Podany fragment:

┏━━

@Michal_Dajer
> Beznickowy o 2008-08-30 18:10 napisał:
> Dlaczego? Będziemy różne polecać :D
To bardzo się cieszę z tego powodu
O kurczę nie sądziłem, że ten film znajdzie się jako godny polecenia :).
Film pamiętam jeszcze z czasów młodości jako jeden z najbardziej pamiętanych przeze mnie horrorów. W tamtych czasach jeszcze człowiek się bał tego, że coś w ziemi jest. I jeszcze pamiętam zabawy jakie urządzaliśmy na podwórku :P a związane z filmem.
Zgadzam się z Wolfie, że film jest jednym z najlepszych filmów w gatunku monster movie. Żaden wcześniej ani żaden później nie był tak świetnie zrealizowany. Film niezbyt poważny ale nieco zaskakujący. I to co w nim najlepsze to fakt, iż nawet po tylu latach ogląda się go z uśmiechem na twarzy.

┗━━

Zapisane rekordy:

┏━━

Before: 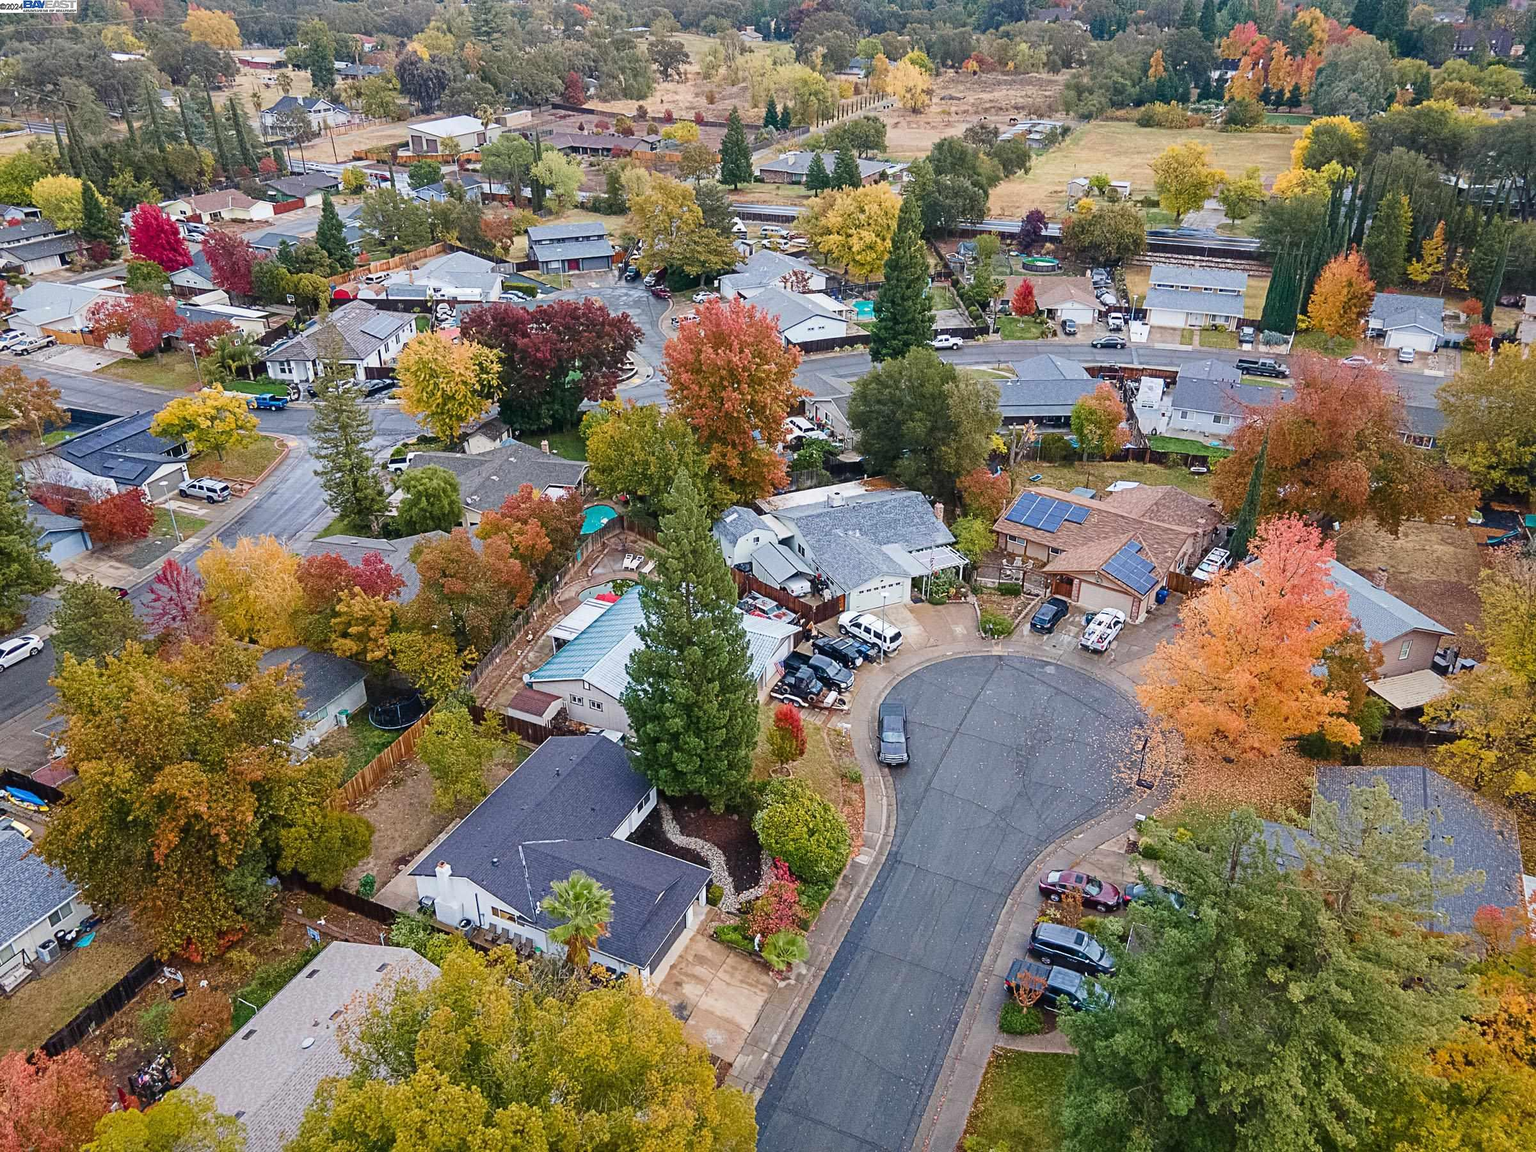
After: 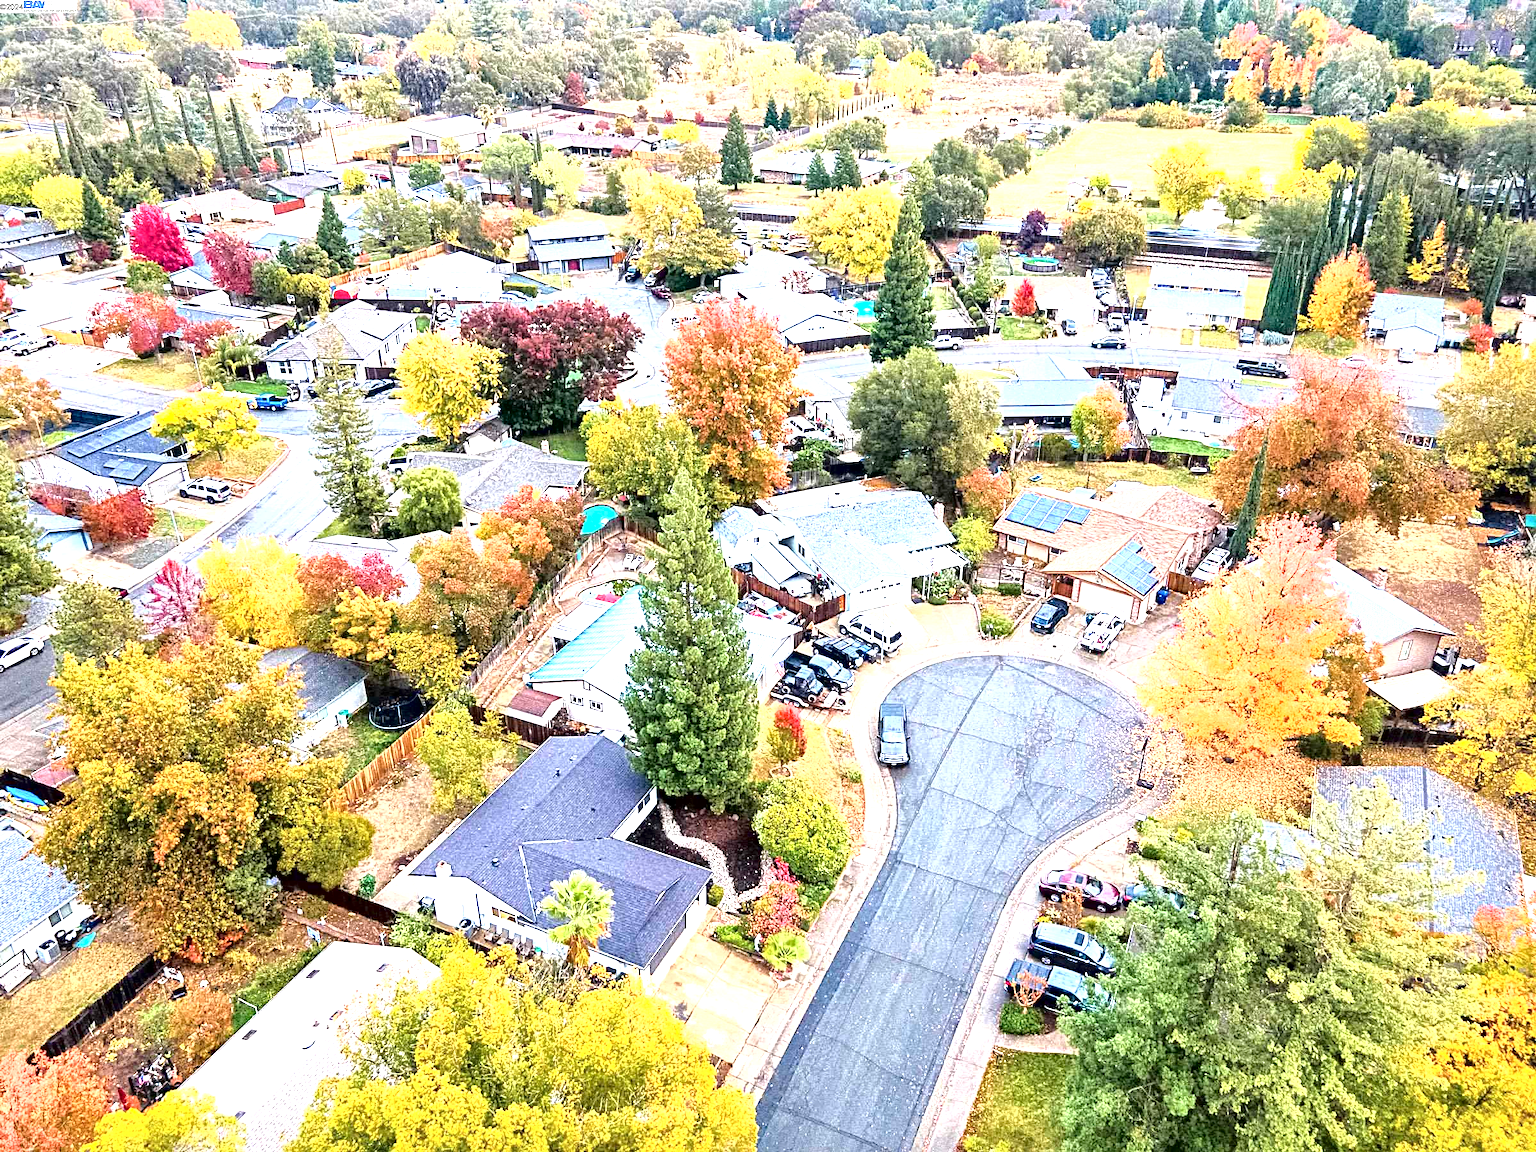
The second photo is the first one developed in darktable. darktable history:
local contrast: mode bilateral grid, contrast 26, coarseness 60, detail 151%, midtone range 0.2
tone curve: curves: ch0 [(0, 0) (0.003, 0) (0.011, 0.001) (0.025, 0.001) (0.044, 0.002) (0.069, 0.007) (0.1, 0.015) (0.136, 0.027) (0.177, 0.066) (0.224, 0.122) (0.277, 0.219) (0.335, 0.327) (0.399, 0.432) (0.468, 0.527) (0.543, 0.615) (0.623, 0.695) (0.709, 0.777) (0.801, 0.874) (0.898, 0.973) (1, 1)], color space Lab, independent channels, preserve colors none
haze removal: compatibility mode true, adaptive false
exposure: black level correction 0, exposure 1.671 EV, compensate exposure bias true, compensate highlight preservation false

┗━━

Zadania do rozwiązania:
1. Przepisz z podanego fragmentu wszystko od słów „Film pamiętam jeszcze” w dół aż do słów „uśmiechem na twarzy.”.
2. Odpowiedz na pytania do podanego fragmentu:
(a) Z jakich czasów pamiętany jest film?
(b) Czego w tamtych czasach człowiek się bał?
(c) W jakim gatunku film jest jednym z najlepszych?

Rozwiązania zadań:
1.
Film pamiętam jeszcze z czasów młodości jako jeden z najbardziej pamiętanych przeze mnie horrorów. W tamtych czasach jeszcze człowiek się bał tego, że coś w ziemi jest. I jeszcze pamiętam zabawy jakie urządzaliśmy na podwórku :P a związane z filmem.
Zgadzam się z Wolfie, że film jest jednym z najlepszych filmów w gatunku monster movie. Żaden wcześniej ani żaden później nie był tak świetnie zrealizowany. Film niezbyt poważny ale nieco zaskakujący. I to co w nim najlepsze to fakt, iż nawet po tylu latach ogląda się go z uśmiechem na twarzy.

2.
(a) Z czasów młodości.
(b) Tego, że coś w ziemi jest.
(c) W gatunku monster movie.